_Written task_.
Report every line of the data where the string "Documentation" appears.

=====

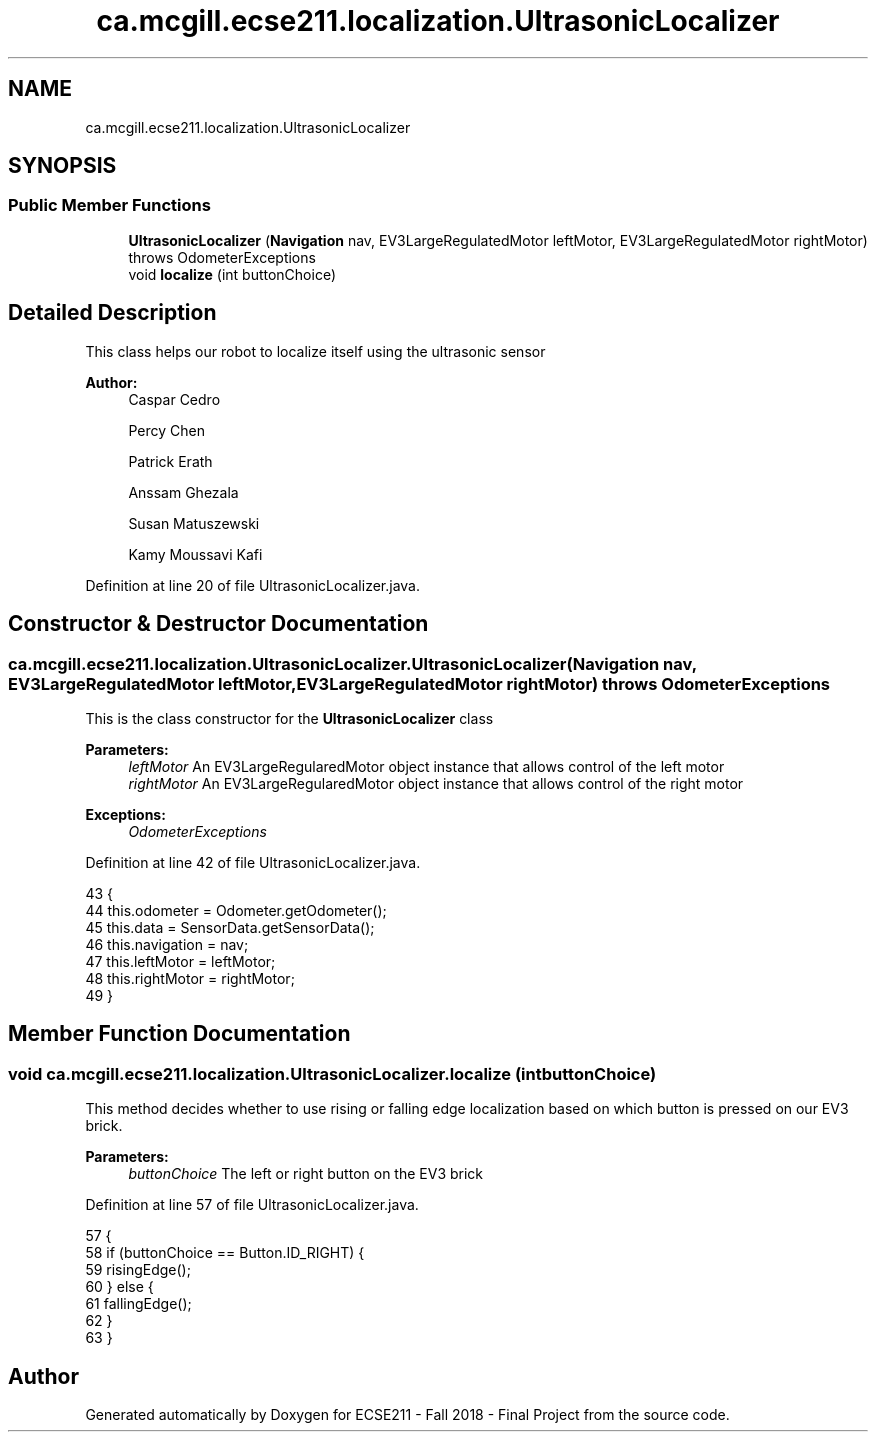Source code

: .TH "ca.mcgill.ecse211.localization.UltrasonicLocalizer" 3 "Tue Nov 27 2018" "Version 1.0" "ECSE211 - Fall 2018 - Final Project" \" -*- nroff -*-
.ad l
.nh
.SH NAME
ca.mcgill.ecse211.localization.UltrasonicLocalizer
.SH SYNOPSIS
.br
.PP
.SS "Public Member Functions"

.in +1c
.ti -1c
.RI "\fBUltrasonicLocalizer\fP (\fBNavigation\fP nav, EV3LargeRegulatedMotor leftMotor, EV3LargeRegulatedMotor rightMotor)  throws OdometerExceptions "
.br
.ti -1c
.RI "void \fBlocalize\fP (int buttonChoice)"
.br
.in -1c
.SH "Detailed Description"
.PP 
This class helps our robot to localize itself using the ultrasonic sensor
.PP
\fBAuthor:\fP
.RS 4
Caspar Cedro 
.PP
Percy Chen 
.PP
Patrick Erath 
.PP
Anssam Ghezala 
.PP
Susan Matuszewski 
.PP
Kamy Moussavi Kafi 
.RE
.PP

.PP
Definition at line 20 of file UltrasonicLocalizer\&.java\&.
.SH "Constructor & Destructor Documentation"
.PP 
.SS "ca\&.mcgill\&.ecse211\&.localization\&.UltrasonicLocalizer\&.UltrasonicLocalizer (\fBNavigation\fP nav, EV3LargeRegulatedMotor leftMotor, EV3LargeRegulatedMotor rightMotor) throws \fBOdometerExceptions\fP"
This is the class constructor for the \fBUltrasonicLocalizer\fP class
.PP
\fBParameters:\fP
.RS 4
\fIleftMotor\fP An EV3LargeRegularedMotor object instance that allows control of the left motor 
.br
\fIrightMotor\fP An EV3LargeRegularedMotor object instance that allows control of the right motor 
.RE
.PP
\fBExceptions:\fP
.RS 4
\fIOdometerExceptions\fP 
.RE
.PP

.PP
Definition at line 42 of file UltrasonicLocalizer\&.java\&.
.PP
.nf
43                                                                    {
44     this\&.odometer = Odometer\&.getOdometer();
45     this\&.data = SensorData\&.getSensorData();
46     this\&.navigation = nav;
47     this\&.leftMotor = leftMotor;
48     this\&.rightMotor = rightMotor;
49   }
.fi
.SH "Member Function Documentation"
.PP 
.SS "void ca\&.mcgill\&.ecse211\&.localization\&.UltrasonicLocalizer\&.localize (int buttonChoice)"
This method decides whether to use rising or falling edge localization based on which button is pressed on our EV3 brick\&.
.PP
\fBParameters:\fP
.RS 4
\fIbuttonChoice\fP The left or right button on the EV3 brick 
.RE
.PP

.PP
Definition at line 57 of file UltrasonicLocalizer\&.java\&.
.PP
.nf
57                                          {
58     if (buttonChoice == Button\&.ID_RIGHT) {
59       risingEdge();
60     } else {
61       fallingEdge();
62     }
63   }
.fi


.SH "Author"
.PP 
Generated automatically by Doxygen for ECSE211 - Fall 2018 - Final Project from the source code\&.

=====

_Task output_.
.SH "Constructor & Destructor Documentation"
.SH "Member Function Documentation"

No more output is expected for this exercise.